Links to information about lymphedema and treatment:
Spanx Camisoles and Tanks (for compression, choose Super-Duper or Ultra Slimming Level)
Best to wear a compression sleeve when exercising to reduce lymphedema risk. You don’t have to settle for those pasty-looking beige numbers from the medical supply shop. Check out Lymphedivas for striking, sexy, make-a-statement sleeves. (If you are in Canada, use the Lymphedivas website to select your sleeves, and order from Winnipeg-based Accucare Canada to avoid duty, shipping and taxes.)

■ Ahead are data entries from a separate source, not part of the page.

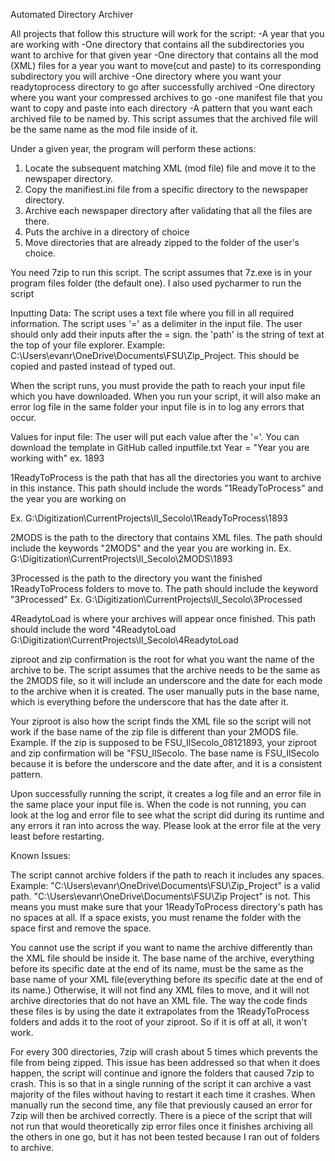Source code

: Automated Directory Archiver

All projects that follow this structure will work for the script:
       -A year that you are working with
       -One directory that contains all the subdirectories you want to archive for that given year
       -One directory that contains all the mod (XML) files for a year you want to move(cut and paste) to its corresponding subdirectory
        you will archive 
       -One directory where you want your readytoprocess directory to go after successfully archived 
       -One directory where you want your compressed archives to go 
       -one manifest file that you want to copy and paste into each directory
       -A pattern that you want each archived file to be named by. This script assumes that the archived file will
        be the same name as the mod file inside of it.


Under a given year, the program will perform these actions:
1. Locate the subsequent matching XML (mod file) file and move it to the newspaper directory.
2. Copy the manifiest.ini file from a specific directory to the newspaper directory.
3. Archive each newspaper directory after validating that all the files are there.
4. Puts the archive in a directory of choice
5. Move directories that are already zipped to the folder of the user's choice.

You need 7zip to run this script. The script assumes that 7z.exe is in your program files folder (the default one). I also used pycharmer to run the script

Inputting Data:
The script uses a text file where you fill in all required information. 
The script uses '=' as a delimiter in the input file. The user should only add their inputs after the = sign.
the 'path' is the string of text at the top of your file explorer. Example: C:\Users\evanr\OneDrive\Documents\FSU\Zip_Project. This should be copied and pasted instead of typed out.

When the script runs, you must provide the path to reach your input file which you have downloaded. When you run your script, it will also make an error log file in the same folder your input file is in to log any errors that occur.

Values for input file:
The user will put each value after the '='. You can download the template in GitHub called inputfile.txt
Year = "Year you are working with"
ex. 1893

1ReadyToProcess is the path that has all the directories you want to archive in this instance. This path should include the words "1ReadyToProcess" and the year you are working on

Ex. G:\Digitization\CurrentProjects\Il_Secolo\1ReadyToProcess\1893

2MODS is the path to the directory that contains XML files. The path should include the keywords "2MODS" and the year you are working in.
Ex. G:\Digitization\CurrentProjects\Il_Secolo\2MODS\1893

3Processed is the path to the directory you want the finished 1ReadyToProcess folders to move to. The path should include the keyword "3Processed"
Ex. G:\Digitization\CurrentProjects\Il_Secolo\3Processed

4ReadytoLoad is where your archives will appear once finished. This path should include the word "4ReadytoLoad
G:\Digitization\CurrentProjects\Il_Secolo\4ReadytoLoad

ziproot and zip confirmation is the root for what you want the name of the archive to be. The script assumes that the archive needs to be the same as the 2MODS file, so it will include an underscore and the date for each mode to the archive when it is created. The user manually puts in the base name, which is everything before the underscore that has the date after it. 

Your ziproot is also how the script finds the XML file so the script will not work if the base name of the zip file is different than your 2MODS file.
Example. If the zip is supposed to be FSU_IlSecolo_08121893, your ziproot and zip confirmation will be "FSU_IlSecolo. The base name is FSU_IlSecolo because it is before the underscore and the date after, and it is a consistent pattern.

Upon successfully running the script, it creates a log file and an error file in the same place your input file is. When the code is not running, you can look at the log and error file to see what the script did during its runtime and any errors it ran into across the way.  Please look at the error file at the very least before restarting. 


Known Issues:

The script cannot archive folders if the path to reach it includes any spaces. Example: "C:\Users\evanr\OneDrive\Documents\FSU\Zip_Project" is a valid path.
"C:\Users\evanr\OneDrive\Documents\FSU\Zip Project" is not. This means you must make sure that your 1ReadyToProcess directory's path has no spaces at all.
If a space exists, you must rename the folder with the space first and remove the space.

You cannot use the script if you want to name the archive differently than the XML file should be inside it. The base name of the archive, everything before its specific date at the end of its name, must be the same as the base name of your XML file(everything before its specific date at the end of its name.) Otherwise, it will not find any XML files to move, and it will not archive directories that do not have an XML file. The way the code finds these files is by using the date it extrapolates from the 1ReadyToProcess folders and adds it to the root of your ziproot. So if it is off at all, it won't work.


For every 300 directories, 7zip will crash about 5 times which prevents the file from being zipped. This issue has been addressed so that when it does happen, the script will continue and ignore the folders that caused 7zip to crash. This is so that in a single running of the script it can archive a vast majority of the files without having to restart it each time it crashes. When manually run the second time, any file that previously caused an error for 7zip will then be archived correctly. There is a piece of the script that will not run that would theoretically zip error files once it finishes archiving all the others in one go, but it has not been tested because I ran out of folders to archive.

And if you want to have fun in a jacuzzi: Tierra del Sol
3 thoughts on “The end of cleavage?”
You know I had a special fondness for your breasts way back when (okay, that sounds weird, so for anybody reading this: I was four and used to scream ‘booooobies!’ whilst flinging myself onto my step-sister). Love the Grandma Mildred reference and Emily’s comment – she kind of hit the nail on the head. So glad the lymphedema is improving. Xoxo.
Oh my god, I forgot about that booobies embrace! Thank you for the laugh. And evidence that even when I was 32A, at 17 I was already flaunting the girls.